Je pense, comme la majorité des Suisses, que le résultat obtenu mérite d’être défendu. Mais contrairement à vous, je refuse d’opposer une UE « conciliante » à une Suisse « profiteuse », cette vision des rapports me paraît à la fois éloignée de la réalité et curieusement autoflagelleuse. A vrai dire, je n’ai jamais compris, déjà quand je travaillais avec Jacques Pilet, qu’il faille rabaisser la Suisse pour se montrer pro-Européen. Je vous renvoie à la mythique couverture de l’Hebdo montrant un nain triste fumant la pipe avec son capet rouge à croix blanche, regardant passer l’Europe - une belle blonde arborant fièrement son écharpe aux couleurs des Etats membres, ils étaient douze à l’époque.

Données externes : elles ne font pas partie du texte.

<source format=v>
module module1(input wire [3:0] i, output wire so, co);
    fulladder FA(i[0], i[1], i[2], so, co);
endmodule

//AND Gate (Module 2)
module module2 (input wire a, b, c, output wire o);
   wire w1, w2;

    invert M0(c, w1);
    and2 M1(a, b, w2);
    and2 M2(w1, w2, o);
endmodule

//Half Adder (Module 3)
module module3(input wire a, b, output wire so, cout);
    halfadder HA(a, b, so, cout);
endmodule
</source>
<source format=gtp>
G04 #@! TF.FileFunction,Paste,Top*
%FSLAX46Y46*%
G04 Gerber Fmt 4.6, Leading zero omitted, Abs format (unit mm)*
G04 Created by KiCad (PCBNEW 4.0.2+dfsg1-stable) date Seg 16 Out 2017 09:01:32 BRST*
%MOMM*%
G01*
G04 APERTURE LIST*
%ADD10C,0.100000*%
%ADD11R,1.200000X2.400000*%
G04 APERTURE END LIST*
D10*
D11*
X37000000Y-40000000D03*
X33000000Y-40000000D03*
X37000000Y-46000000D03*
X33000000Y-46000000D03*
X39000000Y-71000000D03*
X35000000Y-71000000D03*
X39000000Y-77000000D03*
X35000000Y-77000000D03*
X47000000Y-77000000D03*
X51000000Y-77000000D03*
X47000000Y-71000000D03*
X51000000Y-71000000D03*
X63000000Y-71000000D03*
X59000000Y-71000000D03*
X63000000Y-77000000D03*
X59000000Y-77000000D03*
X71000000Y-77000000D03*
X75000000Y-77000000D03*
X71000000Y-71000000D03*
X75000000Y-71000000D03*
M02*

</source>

Outre que la situation a changé depuis, je pense que cette façon de s’auto-mépriser pour faire preuve « d’ouverture » est aussi catastrophique pour la cause européenne que les discours les plus musclés de Blocher. Et, oui, je ne marche plus dans cette combine depuis des années.

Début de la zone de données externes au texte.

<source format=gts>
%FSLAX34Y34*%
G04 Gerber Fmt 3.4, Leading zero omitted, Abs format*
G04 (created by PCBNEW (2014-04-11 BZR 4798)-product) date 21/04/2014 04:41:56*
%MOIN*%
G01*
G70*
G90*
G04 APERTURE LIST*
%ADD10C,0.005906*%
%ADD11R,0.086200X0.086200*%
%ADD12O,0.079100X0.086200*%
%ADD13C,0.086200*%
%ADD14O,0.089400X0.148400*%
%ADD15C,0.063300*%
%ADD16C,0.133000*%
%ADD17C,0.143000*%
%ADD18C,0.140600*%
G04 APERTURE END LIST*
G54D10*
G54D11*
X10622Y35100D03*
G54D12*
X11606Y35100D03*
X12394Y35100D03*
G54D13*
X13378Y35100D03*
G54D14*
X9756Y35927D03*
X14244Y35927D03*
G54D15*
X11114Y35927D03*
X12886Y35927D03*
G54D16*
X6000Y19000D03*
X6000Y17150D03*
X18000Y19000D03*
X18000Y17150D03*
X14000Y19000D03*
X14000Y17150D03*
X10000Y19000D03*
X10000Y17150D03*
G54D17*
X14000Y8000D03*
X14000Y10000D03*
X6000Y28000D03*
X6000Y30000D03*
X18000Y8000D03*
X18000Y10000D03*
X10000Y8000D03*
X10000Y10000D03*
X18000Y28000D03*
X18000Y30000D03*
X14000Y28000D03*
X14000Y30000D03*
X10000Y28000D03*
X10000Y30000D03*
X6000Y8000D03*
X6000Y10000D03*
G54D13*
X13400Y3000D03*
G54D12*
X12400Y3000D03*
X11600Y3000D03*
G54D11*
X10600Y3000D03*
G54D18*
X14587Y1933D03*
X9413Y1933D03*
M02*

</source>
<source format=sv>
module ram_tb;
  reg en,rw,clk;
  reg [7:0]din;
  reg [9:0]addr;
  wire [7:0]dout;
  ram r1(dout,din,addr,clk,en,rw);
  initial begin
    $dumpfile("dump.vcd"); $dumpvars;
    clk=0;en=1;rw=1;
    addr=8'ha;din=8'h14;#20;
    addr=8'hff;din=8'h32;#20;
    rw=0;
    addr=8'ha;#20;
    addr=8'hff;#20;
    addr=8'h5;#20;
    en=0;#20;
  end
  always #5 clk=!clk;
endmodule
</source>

« En introduisant des contingents et la préférence nationale, la Suisse contrevient sciemment à la libre circulation des personnes, socle des accords qu’elle a elle-même sollicités. Dès lors, les conséquences de cette rupture lui incombent », ajoutez-vous. Là, je trouve que c’est vous qui êtes péremptoire. La Suisse ne contrevient « sciemment » à rien du tout, elle doit résoudre deux engagements contradictoires. Vis-à-vis de l’UE, pourquoi personne ne rappelle-t-il que la Suisse pratique, depuis des décennies, une discrimination POSITIVE à l’égard de ses citoyens par rapport à tous les autres? C’est la fameuse doctrine « des trois cercles » théorisée par Arnold Koller. La Suisse fournit un bon million de places de travail aux Européens, ce qui explique notamment la réaction très mesurée d’un Moscivici (j’étais à sa conférence de presse) après le vote du 9 février. Et, que cela plaise ou non à Bruxelles, sa situation est particulière. A part le Luxembourg et le Liechtenstein, qui sont des micro-Etats, aucun pays de l’UE n’affiche un tel taux de population étrangère, un tel taux d’immigration nette. Celui de la France est quatre fois inférieur au nôtre, je serais curieux de voir ce que donneraient les banlieues de l’Hexagone et le débat politique français avec un taux suisse.

Enfin, sans aller jusqu’à la fausse arrogance de l’UDC qui prétend qu’aucun des accords bilatéraux n’est indispensable, je pense qu’il y a une marge de négociation. Je ne dis pas qu’elle est sans risque, je dis qu’il est peut-être moindre que la pirouette consistant à faire revoter le peuple pour ne pas appliquer la décision du 9 février - surtout avant un autre vote sur le même thème, encore plus dangereux. Les « épiciers » auxquels je fais allusion dans la chronique ne sont pas les pro-Européens mais les présidents de partis et leurs petits calculs électoraux. Si j’ai une observation à faire aux premiers, c’est plutôt à propos de leur capacité à prendre leurs désirs pour des réalités. Dès le lendemain du 9 février, j’entendais Carlo Sommaruga parler du « front du progrès ». Depuis, l’idée n’a cessé de se dissoudre dans les calculs… d’épicerie électorale, précisément.

Peut-être suis-je trop pessimiste, peut-être allons-nous assister à un sursaut stupéfiant.

Franchement, je n’y crois pas.

Une réponse

  1. Bravo pour votre réponse à M. Cherix. Au-delà du fait que je suis en total désaccord avec la manière de penser de ce Monsieur, je partage largement votre point de vue qui m’a fait plaisir à lire.